Ridgeview at Albion Park is the latest Illawarra aged care home to be slapped with sanctions after failing to meet quality standards.
The Federal Government has imposed restrictions on the Daintree Drive facility after a review this month by the Australian Aged Care Quality Agency (AACQA) found it failed to meet all national accreditation standards.
A Federal Department of Health spokeswoman said information on the areas of non-compliance would be released after a meeting of residents and relatives.
“The safety, health and well-being of older Australians receiving aged care services is of paramount importance and there will be no compromise on care standards, which are regulated by law,” she said.
“The Federal Department of Health can confirm that compliance (sanctions) action has been taken against Ridgeview Albion Park.
“As part of the current compliance action the provider must inform the residents and relatives of the non-compliance, and the actions the provider must take to remedy the non-compliance, through a meeting at the home.
“It is important that residents and relatives of Ridgeview Albion Park are the first to be informed on any non-compliance in the home, and as such the department does not release information of non-compliance until after this meeting.”
Ridgeview is one of 10 facilities in NSW, and one in Queensland, run by Christadelphian Aged Care.
Chief Operations Officer Matthew Lamey said the non-profit organisation had been serving the community for over 70 years – and these were the first sanctions to be applied to one of its homes.
“The health, safety and well-being of our residents is our utmost concern, and we are working closely with the quality agency and department to take all steps necessary to rectify any issues raised,” he said.
“We have immediately put in place an improvement plan to address the concerns raised by the department, which includes the appointment of an expert clinical advisor and an administrator to assist staff in complying with our responsibilities in relation to care and services at our Ridgeview home.
“We have also committed to a training plan for staff in regards to the assessment and management of clinical care, and are boosting our clinical governance at Ridgeview by introducing an additional care manager, who will oversee the clinical management of our residents.”
Mr Lamey said management took the matter “very seriously” and would not be admitting any further residents at the home until they were satisfied all concerns had been addressed.
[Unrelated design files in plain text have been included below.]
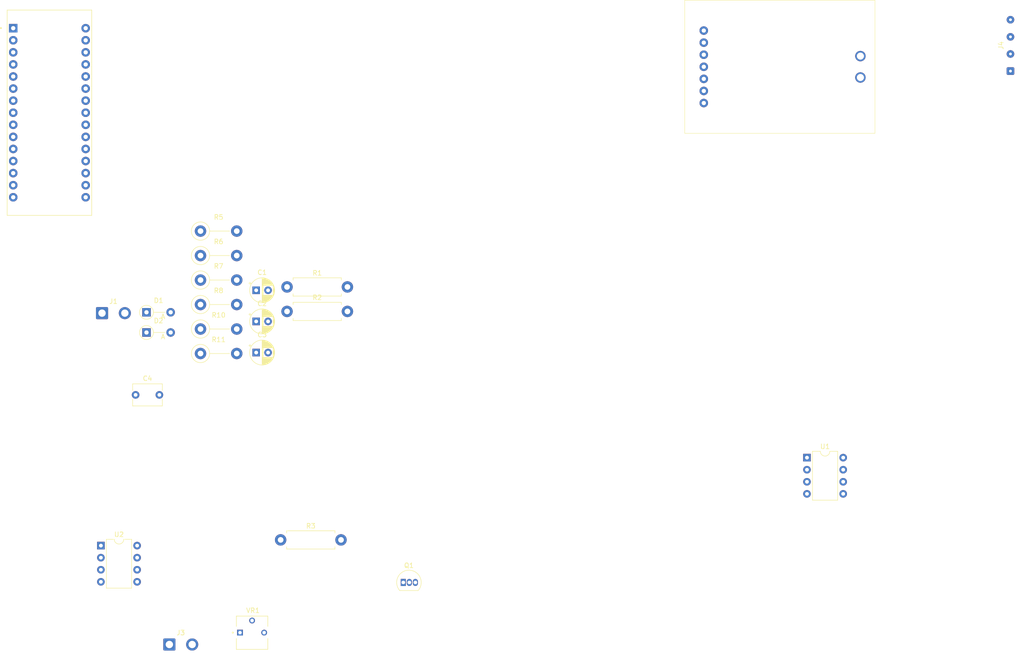
<source format=kicad_pcb>
(kicad_pcb
	(version 20240108)
	(generator "pcbnew")
	(generator_version "8.0")
	(general
		(thickness 1.6)
		(legacy_teardrops no)
	)
	(paper "A4")
	(layers
		(0 "F.Cu" signal)
		(31 "B.Cu" signal)
		(32 "B.Adhes" user "B.Adhesive")
		(33 "F.Adhes" user "F.Adhesive")
		(34 "B.Paste" user)
		(35 "F.Paste" user)
		(36 "B.SilkS" user "B.Silkscreen")
		(37 "F.SilkS" user "F.Silkscreen")
		(38 "B.Mask" user)
		(39 "F.Mask" user)
		(40 "Dwgs.User" user "User.Drawings")
		(41 "Cmts.User" user "User.Comments")
		(42 "Eco1.User" user "User.Eco1")
		(43 "Eco2.User" user "User.Eco2")
		(44 "Edge.Cuts" user)
		(45 "Margin" user)
		(46 "B.CrtYd" user "B.Courtyard")
		(47 "F.CrtYd" user "F.Courtyard")
		(48 "B.Fab" user)
		(49 "F.Fab" user)
		(50 "User.1" user)
		(51 "User.2" user)
		(52 "User.3" user)
		(53 "User.4" user)
		(54 "User.5" user)
		(55 "User.6" user)
		(56 "User.7" user)
		(57 "User.8" user)
		(58 "User.9" user)
	)
	(setup
		(pad_to_mask_clearance 0)
		(allow_soldermask_bridges_in_footprints no)
		(pcbplotparams
			(layerselection 0x00010fc_ffffffff)
			(plot_on_all_layers_selection 0x0000000_00000000)
			(disableapertmacros no)
			(usegerberextensions no)
			(usegerberattributes yes)
			(usegerberadvancedattributes yes)
			(creategerberjobfile yes)
			(dashed_line_dash_ratio 12.000000)
			(dashed_line_gap_ratio 3.000000)
			(svgprecision 4)
			(plotframeref no)
			(viasonmask no)
			(mode 1)
			(useauxorigin no)
			(hpglpennumber 1)
			(hpglpenspeed 20)
			(hpglpendiameter 15.000000)
			(pdf_front_fp_property_popups yes)
			(pdf_back_fp_property_popups yes)
			(dxfpolygonmode yes)
			(dxfimperialunits yes)
			(dxfusepcbnewfont yes)
			(psnegative no)
			(psa4output no)
			(plotreference yes)
			(plotvalue yes)
			(plotfptext yes)
			(plotinvisibletext no)
			(sketchpadsonfab no)
			(subtractmaskfromsilk no)
			(outputformat 1)
			(mirror no)
			(drillshape 1)
			(scaleselection 1)
			(outputdirectory "")
		)
	)
	(net 0 "")
	(net 1 "Net-(C1-Pad1)")
	(net 2 "GND")
	(net 3 "arduino input")
	(net 4 "Net-(U1-DIS)")
	(net 5 "Net-(U1-CV)")
	(net 6 "Net-(D1-K)")
	(net 7 "Negative")
	(net 8 "Possitive")
	(net 9 "+5v")
	(net 10 "High")
	(net 11 "Low")
	(net 12 "Net-(Q1-B)")
	(net 13 "Comparator input")
	(net 14 "555 output")
	(net 15 "Net-(R6-Pad1)")
	(net 16 "Net-(R7-Pad2)")
	(net 17 "555 input")
	(net 18 "unconnected-(U2-NULL-Pad5)")
	(net 19 "unconnected-(U2-NULL-Pad1)")
	(net 20 "unconnected-(U2-NC-Pad8)")
	(net 21 "Net-(U2--)")
	(net 22 "unconnected-(UNIT_1-A7-Pad26)")
	(net 23 "SO")
	(net 24 "unconnected-(UNIT_1-A3-Pad22)")
	(net 25 "unconnected-(UNIT_1-D5-Pad8)")
	(net 26 "unconnected-(UNIT_1-D6-Pad9)")
	(net 27 "+3V")
	(net 28 "SI")
	(net 29 "unconnected-(UNIT_1-RESET-Pad3)")
	(net 30 "unconnected-(UNIT_1-VIN-Pad30)")
	(net 31 "unconnected-(UNIT_1-D9-Pad12)")
	(net 32 "unconnected-(UNIT_1-D7-Pad10)")
	(net 33 "unconnected-(UNIT_1-RESET-Pad28)")
	(net 34 "SDA")
	(net 35 "unconnected-(UNIT_1-D10-Pad13)")
	(net 36 "unconnected-(UNIT_1-D3-Pad6)")
	(net 37 "unconnected-(UNIT_1-D4-Pad7)")
	(net 38 "SCL")
	(net 39 "unconnected-(UNIT_1-A2-Pad21)")
	(net 40 "unconnected-(UNIT_1-A6-Pad25)")
	(net 41 "unconnected-(UNIT_1-AREF-Pad18)")
	(net 42 "SCK")
	(net 43 "unconnected-(UNIT_1-A1-Pad20)")
	(net 44 "unconnected-(UNIT_1-D1{slash}TX-Pad1)")
	(net 45 "unconnected-(UNIT_1-A0-Pad19)")
	(net 46 "+5V")
	(net 47 "unconnected-(UNIT_1-D2-Pad5)")
	(net 48 "unconnected-(UNIT_1-D8-Pad11)")
	(net 49 "unconnected-(UNIT_2-INT-Pad1)")
	(net 50 "CS")
	(footprint "Capacitor_THT:CP_Radial_D5.0mm_P2.50mm" (layer "F.Cu") (at 102.859775 87))
	(footprint "0_nano:SHIELD_ARDUINO_NANO" (layer "F.Cu") (at 59.38 49.66))
	(footprint "Resistor_THT:R_Axial_DIN0411_L9.9mm_D3.6mm_P7.62mm_Vertical" (layer "F.Cu") (at 91.15 79.7))
	(footprint "Package_TO_SOT_THT:TO-92L_Inline" (layer "F.Cu") (at 133.8 148.45))
	(footprint "Capacitor_THT:CP_Radial_D5.0mm_P2.50mm" (layer "F.Cu") (at 102.859775 100.1))
	(footprint "Resistor_THT:R_Axial_DIN0411_L9.9mm_D3.6mm_P7.62mm_Vertical" (layer "F.Cu") (at 91.15 100.3))
	(footprint "Connector_Wire:SolderWire-0.1sqmm_1x04_P3.6mm_D0.4mm_OD1mm" (layer "F.Cu") (at 261.5 40.9 90))
	(footprint "Package_DIP:DIP-8_W7.62mm" (layer "F.Cu") (at 70.2 140.7))
	(footprint "Resistor_THT:R_Axial_DIN0411_L9.9mm_D3.6mm_P7.62mm_Vertical" (layer "F.Cu") (at 91.15 95.15))
	(footprint "Resistor_THT:R_Axial_DIN0411_L9.9mm_D3.6mm_P12.70mm_Horizontal" (layer "F.Cu") (at 109.35 86.3))
	(footprint "0_custom:TRIM_3362P-1-103" (layer "F.Cu") (at 102 159))
	(footprint "Resistor_THT:R_Axial_DIN0411_L9.9mm_D3.6mm_P7.62mm_Vertical" (layer "F.Cu") (at 91.15 84.85))
	(footprint "Diode_THT:D_A-405_P5.08mm_Vertical_AnodeUp" (layer "F.Cu") (at 79.79 95.88))
	(footprint "Resistor_THT:R_Axial_DIN0411_L9.9mm_D3.6mm_P12.70mm_Horizontal" (layer "F.Cu") (at 109.35 91.45))
	(footprint "Resistor_THT:R_Axial_DIN0411_L9.9mm_D3.6mm_P12.70mm_Horizontal" (layer "F.Cu") (at 108 139.5))
	(footprint "Package_DIP:DIP-8_W7.62mm" (layer "F.Cu") (at 218.7 122.2))
	(footprint "Connector_Wire:SolderWire-0.75sqmm_1x02_P4.8mm_D1.25mm_OD2.3mm" (layer "F.Cu") (at 84.6 161.5))
	(footprint "Connector_Wire:SolderWire-0.75sqmm_1x02_P4.8mm_D1.25mm_OD2.3mm" (layer "F.Cu") (at 70.44 91.81))
	(footprint "Capacitor_THT:C_Disc_D6.0mm_W4.4mm_P5.00mm" (layer "F.Cu") (at 77.5 109))
	(footprint "Capacitor_THT:CP_Radial_D5.0mm_P2.50mm" (layer "F.Cu") (at 102.859775 93.55))
	(footprint "0_Baja_Final:HiLetgo CAN Bus (Facing Up)" (layer "F.Cu") (at 206.95 42.4))
	(footprint "Resistor_THT:R_Axial_DIN0411_L9.9mm_D3.6mm_P7.62mm_Vertical" (layer "F.Cu") (at 91.15 74.55))
	(footprint "Resistor_THT:R_Axial_DIN0411_L9.9mm_D3.6mm_P7.62mm_Vertical" (layer "F.Cu") (at 91.15 90))
	(footprint "Diode_THT:D_A-405_P5.08mm_Vertical_AnodeUp" (layer "F.Cu") (at 79.79 91.63))
)

</source>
“Families and residents have been notified and we are meeting with them shortly to explain the implications of the sanctions and how we are responding to ensure the health and well-being of our residents,” he said.
“We are committed to addressing all the concerns raised by the quality agency as quickly as possible to ensure our residents receive the highest standard of care.”
He said the issues raised at Ridgeview did not impact the care and operation of the organisation’s other homes.
It’s the fourth Illawarra aged care facility which has failed to meet AACQA standards in the past 14 months.
A “serious risk decision” was made against Marco Polo at Unanderra on March 20, after an AACQA review found it met just 30 of the 44 outcomes of the national accreditation standards. The facility stands to lose its approval as an aged care provider if it does not meet all standards by October 31.
The health department spokeswoman added: “It is the responsibility of providers to meet the strict standards required and where they fail to do this, there is a strong regulatory framework in place to bring them back into compliance as quickly as possible”.